WORK ITEM - Only the text of the records belongs in the answer, copied exactly, with every picture omitted.

Data records
○ ○ ○ ○ ○

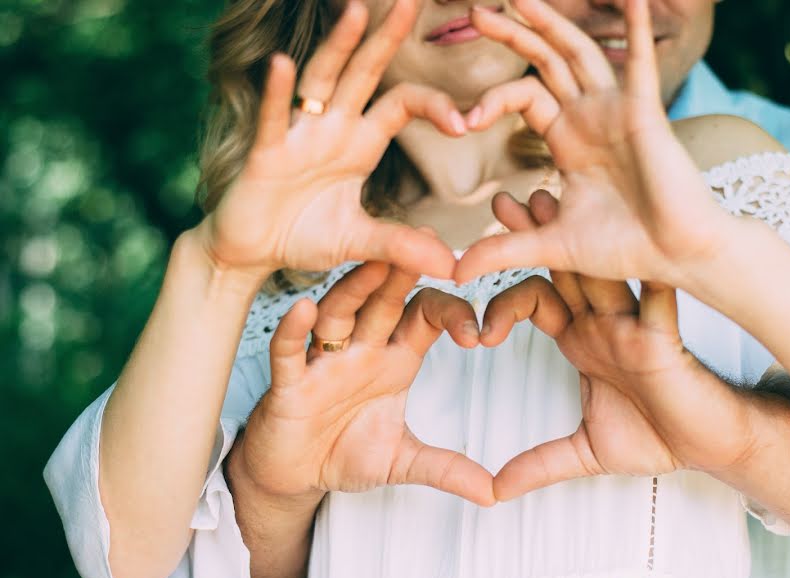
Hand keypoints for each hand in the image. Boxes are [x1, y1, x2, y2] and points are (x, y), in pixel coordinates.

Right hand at [197, 0, 464, 280]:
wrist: (250, 253)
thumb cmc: (302, 235)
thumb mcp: (359, 242)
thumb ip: (401, 246)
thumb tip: (450, 265)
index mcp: (359, 142)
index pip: (402, 104)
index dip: (434, 106)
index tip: (465, 124)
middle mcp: (332, 128)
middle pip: (365, 73)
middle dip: (388, 36)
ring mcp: (298, 136)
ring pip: (321, 81)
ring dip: (338, 47)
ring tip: (358, 10)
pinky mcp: (267, 154)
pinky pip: (275, 119)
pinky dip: (278, 93)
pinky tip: (282, 65)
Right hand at [237, 261, 494, 506]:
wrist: (291, 475)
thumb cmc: (343, 453)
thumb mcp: (401, 461)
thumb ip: (446, 469)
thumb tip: (493, 493)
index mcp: (394, 358)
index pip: (426, 315)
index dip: (452, 314)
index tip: (478, 334)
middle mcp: (361, 348)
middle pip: (384, 299)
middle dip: (404, 273)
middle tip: (429, 243)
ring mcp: (323, 360)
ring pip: (339, 312)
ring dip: (356, 287)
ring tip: (375, 261)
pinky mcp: (289, 382)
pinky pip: (289, 350)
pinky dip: (294, 329)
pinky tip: (303, 308)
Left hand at [456, 0, 734, 284]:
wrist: (675, 256)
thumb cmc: (624, 248)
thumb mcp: (550, 246)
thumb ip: (503, 250)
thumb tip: (456, 273)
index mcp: (568, 139)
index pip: (523, 97)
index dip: (490, 101)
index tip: (463, 122)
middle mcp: (591, 117)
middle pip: (545, 62)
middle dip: (513, 35)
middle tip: (477, 12)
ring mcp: (618, 110)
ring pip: (579, 53)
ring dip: (551, 22)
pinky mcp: (645, 112)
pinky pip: (641, 62)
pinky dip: (637, 28)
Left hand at [480, 193, 757, 500]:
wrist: (710, 445)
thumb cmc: (656, 437)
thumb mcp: (584, 452)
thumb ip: (538, 464)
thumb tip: (494, 492)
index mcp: (582, 340)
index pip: (535, 301)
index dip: (502, 302)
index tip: (477, 335)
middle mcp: (604, 323)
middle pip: (562, 269)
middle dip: (532, 236)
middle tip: (501, 202)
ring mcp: (634, 324)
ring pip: (598, 271)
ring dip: (574, 237)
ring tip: (547, 199)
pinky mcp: (664, 338)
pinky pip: (655, 300)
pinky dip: (643, 277)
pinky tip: (628, 246)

○ ○ ○ ○ ○

RESPONSE -
Hand keypoints for each hand in the image. Boxes are [x1, y1, x2, y2] and points are (x, y), in pixel coordinates.

Right hand at [197, 0, 464, 280]:
wrist: (250, 253)
thumb cmc: (302, 235)
thumb mcp: (359, 242)
thumb ip: (401, 246)
thumb tip: (450, 265)
index mcp: (359, 142)
index pip: (402, 104)
index dip: (434, 106)
index tip: (465, 124)
middle mcp: (332, 128)
middle pip: (365, 73)
middle dip: (388, 36)
ring mcp: (298, 136)
ring pip: (321, 81)
ring dip: (338, 47)
ring tip: (358, 10)
pinky mcp: (267, 154)
pinky pip: (275, 119)
pinky dip: (278, 93)
pinky tip: (282, 65)
Right hand at [237, 261, 494, 506]:
wrist: (291, 475)
thumb cmc: (343, 453)
thumb mcp: (401, 461)
thumb ip: (446, 469)
thumb tip: (493, 493)
index mcp: (394, 358)
index pip: (426, 315)
index dip: (452, 314)
index tip: (478, 334)
middle mcp: (361, 348)
middle pip: (384, 299)
middle dip: (404, 273)
middle tip: (429, 243)
ring mcp: (323, 360)
ring pip: (339, 312)
ring dip: (356, 287)
ring tip: (375, 261)
pinky mcp: (289, 382)
pinky pip: (289, 350)
pinky dip: (294, 329)
pinky tip: (303, 308)
Left hand at [456, 0, 734, 284]:
wrist: (675, 256)
thumb cmc: (624, 248)
thumb mcp: (550, 246)
thumb ip: (503, 250)
thumb tip: (456, 273)
index mcp: (568, 139)
index pip: (523, 97)
index dip: (490, 101)
index tip: (463, 122)
middle mcp: (591, 117)
middle pip: (545, 62)
middle dip: (513, 35)
middle tip: (477, 12)
ring mcp: (618, 110)
ring pip: (579, 53)
ring dip: (551, 22)
pinky mcp: (645, 112)
pinky pip: (641, 62)
pinky dip: (637, 28)
Left hand at [480, 193, 757, 500]:
wrist: (710, 445)
thumb cmc: (656, 437)
thumb mcp: (584, 452)
thumb ip: (538, 464)
thumb tip: (494, 492)
index mcp: (582, 340)
index pip: (535, 301)
index dip: (502, 302)
index tip: (477, 335)
middle mcp: (604, 323)
middle pip: (562, 269)
middle dip: (532, 236)
middle tip: (501, 202)
ring mcp: (634, 324)
ring pip: (598, 271)
ring dip: (574, 237)
ring tip: (547, 199)
pinky mcp: (664, 338)
pinky pip: (655, 300)
pinky dip: (643, 277)
pinky tip: (628, 246)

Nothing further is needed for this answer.